Hair plates are required for yeast odor-enhanced PER. (A) Expression pattern of split^HP-GAL4 (split^HP-GAL4 line intersection strategy on the Left). Confocal images of leg, VNC, and brain expressing mCD8::GFP driven by split^HP-GAL4. VNC and brain were stained with a rabbit anti-GFP (green) and nc82 (magenta). VNC image merged with bright field. The dashed lines and arrows indicate attached coxae and cxHP8, respectively. The hair plate image (Upper Left) is a higher magnification of the marked area on the coxa image (Bottom Right). Magenta in the leg images is cuticle autofluorescence. (Scale bars for brain, VNC, and leg, 100 μm; for hair plate, 25 μm.) (B) Modified PER upon chronic silencing of split^HP neurons. n = 6 to 9. (C) Modified PER upon acute silencing of split^HP neurons. n = 6 to 12. (D) Modified PER of flies with knockdown of mechanosensory genes in split^HP neurons. n = 7 to 10. (E) Modified PER with piezo^K.O flies expressing piezo cDNA in split^HP neurons. n = 7 to 8. (F) Optogenetic activation of split^HP-GAL4-labeled neurons.
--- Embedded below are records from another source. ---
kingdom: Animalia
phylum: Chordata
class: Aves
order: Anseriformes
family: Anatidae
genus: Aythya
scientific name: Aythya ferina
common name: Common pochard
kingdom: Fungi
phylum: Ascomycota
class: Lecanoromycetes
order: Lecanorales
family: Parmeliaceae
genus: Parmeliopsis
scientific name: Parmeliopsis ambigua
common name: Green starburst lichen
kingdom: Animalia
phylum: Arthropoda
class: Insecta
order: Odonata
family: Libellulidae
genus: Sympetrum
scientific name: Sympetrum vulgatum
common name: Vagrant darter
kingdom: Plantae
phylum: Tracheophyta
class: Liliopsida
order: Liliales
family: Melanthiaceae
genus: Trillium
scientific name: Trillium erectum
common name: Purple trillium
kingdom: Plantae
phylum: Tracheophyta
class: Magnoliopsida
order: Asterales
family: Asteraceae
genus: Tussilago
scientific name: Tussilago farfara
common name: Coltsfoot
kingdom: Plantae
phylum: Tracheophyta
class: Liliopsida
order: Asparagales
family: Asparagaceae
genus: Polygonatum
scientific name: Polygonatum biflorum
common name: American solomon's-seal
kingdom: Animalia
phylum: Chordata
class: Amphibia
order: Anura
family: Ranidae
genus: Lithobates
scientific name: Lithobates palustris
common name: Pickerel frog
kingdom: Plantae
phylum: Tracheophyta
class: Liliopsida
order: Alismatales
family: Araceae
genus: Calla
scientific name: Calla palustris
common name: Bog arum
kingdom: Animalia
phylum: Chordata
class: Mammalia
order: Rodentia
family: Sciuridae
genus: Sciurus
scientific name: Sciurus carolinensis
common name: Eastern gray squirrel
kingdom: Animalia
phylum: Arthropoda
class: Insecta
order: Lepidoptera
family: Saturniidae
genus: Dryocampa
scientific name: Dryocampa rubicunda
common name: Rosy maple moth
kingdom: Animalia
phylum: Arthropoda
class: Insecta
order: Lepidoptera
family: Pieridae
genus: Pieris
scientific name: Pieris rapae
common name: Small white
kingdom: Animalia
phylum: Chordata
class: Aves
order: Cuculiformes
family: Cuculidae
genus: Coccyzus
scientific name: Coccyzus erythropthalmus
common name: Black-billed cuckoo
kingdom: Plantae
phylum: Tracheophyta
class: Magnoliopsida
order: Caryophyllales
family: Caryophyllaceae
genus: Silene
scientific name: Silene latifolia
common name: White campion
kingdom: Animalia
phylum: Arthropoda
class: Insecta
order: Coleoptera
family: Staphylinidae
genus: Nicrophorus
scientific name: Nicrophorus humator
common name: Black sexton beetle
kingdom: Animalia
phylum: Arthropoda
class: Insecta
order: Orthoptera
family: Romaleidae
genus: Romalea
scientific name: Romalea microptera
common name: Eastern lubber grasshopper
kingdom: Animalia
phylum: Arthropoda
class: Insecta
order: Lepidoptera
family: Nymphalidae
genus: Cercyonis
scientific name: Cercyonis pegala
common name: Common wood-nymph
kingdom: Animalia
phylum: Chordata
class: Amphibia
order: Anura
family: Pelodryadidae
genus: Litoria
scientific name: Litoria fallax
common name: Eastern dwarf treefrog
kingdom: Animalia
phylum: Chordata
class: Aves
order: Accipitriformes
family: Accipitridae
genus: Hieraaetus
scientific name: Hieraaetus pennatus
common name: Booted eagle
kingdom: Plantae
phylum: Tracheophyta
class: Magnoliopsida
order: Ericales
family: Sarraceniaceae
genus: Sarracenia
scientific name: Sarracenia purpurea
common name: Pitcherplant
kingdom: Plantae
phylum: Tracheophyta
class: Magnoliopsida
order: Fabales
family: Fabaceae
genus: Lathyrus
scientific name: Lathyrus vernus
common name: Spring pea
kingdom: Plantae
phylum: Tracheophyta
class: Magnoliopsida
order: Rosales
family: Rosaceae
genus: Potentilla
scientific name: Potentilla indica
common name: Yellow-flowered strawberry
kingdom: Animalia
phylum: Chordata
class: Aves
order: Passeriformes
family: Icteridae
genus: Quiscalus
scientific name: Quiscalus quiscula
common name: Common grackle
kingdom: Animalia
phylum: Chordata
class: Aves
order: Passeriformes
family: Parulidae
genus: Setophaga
Modified PER was performed using 5% methylcellulose containing 10 mM sucrose and yeast odor. Fly collars were used to prevent light leakage. A red light was applied via a glass fiber to either the body or the head. R81. (R81E10)>ReaChR flies were used as controls to confirm optogenetic activation of neurons in the brain. n = 7 to 11. (G) PER with vibration stimuli on the coxa hair plate. The coxa was immobilized using glue. PER was induced by 10 mM sucrose with isoamyl alcohol in either 0.2% or 5% methyl cellulose. Vibration was applied to activate coxa hair plate MNs. n = 8 to 13. All data are presented as means ± SEM. Unpaired Student’s t tests or Mann–Whitney U tests were used for B–E. One-way ANOVAs with Tukey post hoc tests or Kruskal–Wallis tests with Mann–Whitney U tests were used for F–G. The asterisks indicate statistically significant differences from PER evoked by sucrose alone, unless otherwise indicated. *P < 0.01, **P < 0.001.

Fig. 5.

Concurrent input of three different sensory cues enhances PER. (A) PER enhancement by multisensory integration. split^HP>ReaChR;piezo^K.O flies were tested. 10 mM sucrose was used as a taste stimulus, yeast odor as an olfactory stimulus, and red light as a mechanical stimulus (optogenetic). n = 8 to 10. (B) Modified PER upon inhibition of hair plate neurons. split^HP neurons expressing GtACR1 were inhibited optogenetically. n = 8 to 10. All data are presented as means ± SEM. Kruskal–Wallis tests with Mann–Whitney U tests were used. The asterisks indicate statistically significant differences from PER evoked by sucrose alone, unless otherwise indicated. *P < 0.001.